_Instruction_. Below are the records; copy each line in which "knees" can be found.
-- The records follows --
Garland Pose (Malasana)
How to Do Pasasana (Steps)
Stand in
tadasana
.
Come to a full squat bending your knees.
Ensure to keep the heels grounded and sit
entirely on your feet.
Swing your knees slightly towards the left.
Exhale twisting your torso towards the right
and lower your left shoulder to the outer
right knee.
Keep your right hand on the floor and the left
-- The records concluded --
_Reply to the exercise_.
Come to a full squat bending your knees.
Swing your knees slightly towards the left.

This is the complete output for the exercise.